Sebelum proklamasi RI, Sulawesi Selatan, terdiri atas sejumlah wilayah kerajaan yang berdiri sendiri
dan didiami empat etnis yaitu; Bugis, Makassar, Mandar, dan Toraja.

Ada tiga kerajaan besar yang berpengaruh luas yaitu Luwu, Gowa dan Bone yang pada abad ke XVII
mencapai kejayaannyadan telah melakukan hubungan dagang serta persahabatan dengan bangsa
Eropa, India, Cina, Melayu, dan Arab.
Setelah kemerdekaan, dikeluarkan UU Nomro 21 tahun 1950yang pada saat itu Sulawesi Selatan
yang menjadi provinsi administratif Sulawesi dan selanjutnya pada tahun 1960 menjadi daerah
otonom sulawesi selatan dan tenggara berdasarkan UU Nomor 47 tahun 1960. Pemisahan Sulawesi
Selatan dari daerah otonom Sulawesi Selatan dan Tenggara ditetapkan dengan UU Nomor 13 tahun
1964, sehingga menjadi daerah otonom Sulawesi Selatan.

Periode Gubernur

1. Gubernur Sulawesi

 1945 – 1949 DR. G. S.S.J. Ratulangi


 1950 – 1951 B. W. Lapian
 1951 – 1953 R. Sudirto
 1953 A. Burhanuddin
 1953 – 1956 Lanto Dg. Pasewang
 1956 – 1959 A. Pangerang Pettarani

2. Gubernur Sulawesi Selatan dan Tenggara

 1959 – 1960 A. Pangerang Pettarani


 1960 – 1966 A. A. Rivai

3. Gubernur Sulawesi Selatan

 1966 – 1978 Ahmad Lamo (dua periode)


 1978 – 1983 Andi Oddang
 1983 – 1993 A. Amiruddi (dua periode)
 1993 – 2003 H. Z. B. Palaguna (dua periode)
 2003 – 2008 H. M. Amin Syam
 2008 Ahmad Tanribali Lamo Pejabat Gubernur Sementara
 2008 – 2018 Syahrul yasin Limpo
 2018 - ... DR. SUMARSONO, M.D.M (penjabat)
 2018 – 2023 Prof. Nurdin Abdullah

Menurut catatan buadaya Sulsel, ada tiga kerajaan besar yang pernah berpengaruh luas yakni;
Kerajaan Luwu, Gowa, dan Bone, disamping sejumlah kerajaan kecil yang beraliansi dengan kerajaan
besar, namun tetap bertahan secara otonom. Berbeda dengan pembentukan Provinsi lain di
Indonesia, Sulawesi Selatan terbentuk menjadi satu kesatuan wilayah administratif tingkat provinsi,
atas kemauan dan ikrar ikrar raja serat masyarakat setempat sekaligus bergabung dalam negara
kesatuan Republik Indonesia, sehingga Sulawesi Selatan menjadi salah satu provinsi di indonesia
yang diatur dalam UU Nomro 21 tahun 1950 dan Makassar sebagai pusat pemerintahan.
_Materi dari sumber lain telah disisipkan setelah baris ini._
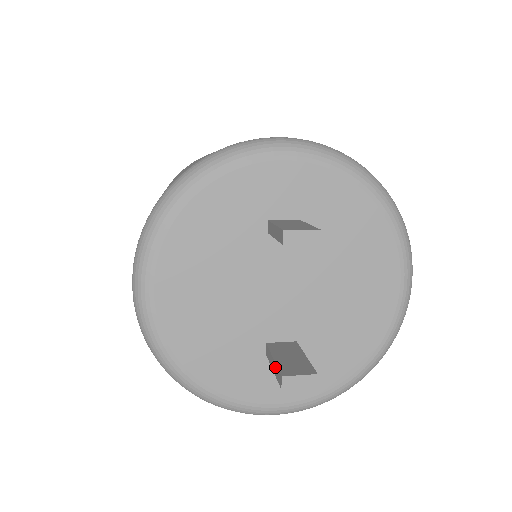
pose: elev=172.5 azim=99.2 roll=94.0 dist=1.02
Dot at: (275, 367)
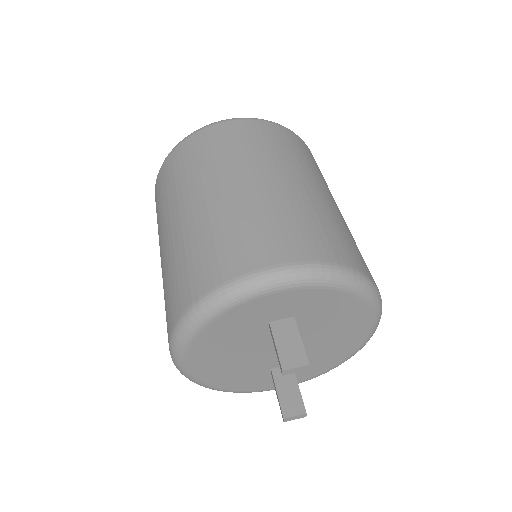
Dot at: (279, 401)
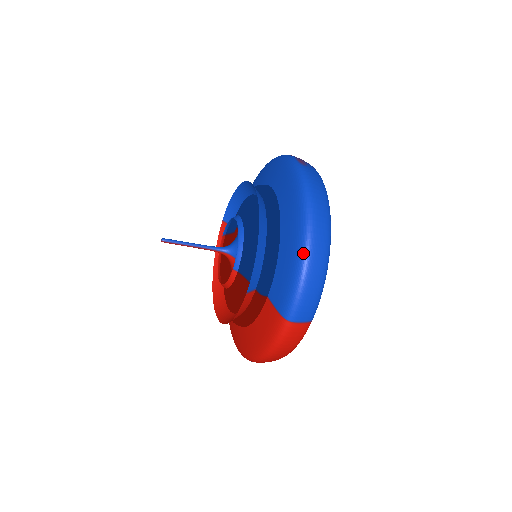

Dengan undang-undang ini maka wilayah administrartif Sulsel terbagi menjadi 21 daerah swantantra
tingakat ii dan 2 kotapraja yakni Makassar dan Pare-Pare. Status provinsi administratif Sulawesi
berakhir pada tahun 1960 yang ditetapkan dengan UU Nomor 47 tahun 1960 dan secara otonom
mebagi Sulawesi menjadi provinsi Sulawesi Selatan Tenggara beribukota Makassar dan Provinsi
Sulawesi Utara-Tengah beribukota Manado, empat tahun kemudian pemisahan wilayah Sulawesi
Selatan dan tenggara ditetapkan dalam II nomor 13 tahun 1964 dan Sulawesi Selatan secara resmi
menjadi daerah otonom dan terus disempurnakan dengan ditetapkannya UU Nomor 5 tahun 1974
tentang pokok-pokok pemerintahan di daerah yang menggabungkan wilayah administratif daerah
daerah otonom dalam satu penyebutan yaitu Daerah Tingkat II atau Kotamadya dan Provinsi daerah
Tingkat I Sulawesi Selatan selanjutnya Provinsi Daerah Tingkat I Sulawesi Selatan terbagi dalam 23
Kabupaten/Kotamadya serta 2 kota administratif yakni Palopo di kabupaten Luwu dan Watampone
di kabupaten Bone. Sedangkan yang sangat berarti adalah perubahan nama ibukota Provinsi
Sulawesi Selatan dari Makassar ke Ujung Pandang yang ditetapkan dalam PP nomor 51 tahun 1971
Lembaran negara Republik Indonesia Nomor 65 tahun 1971.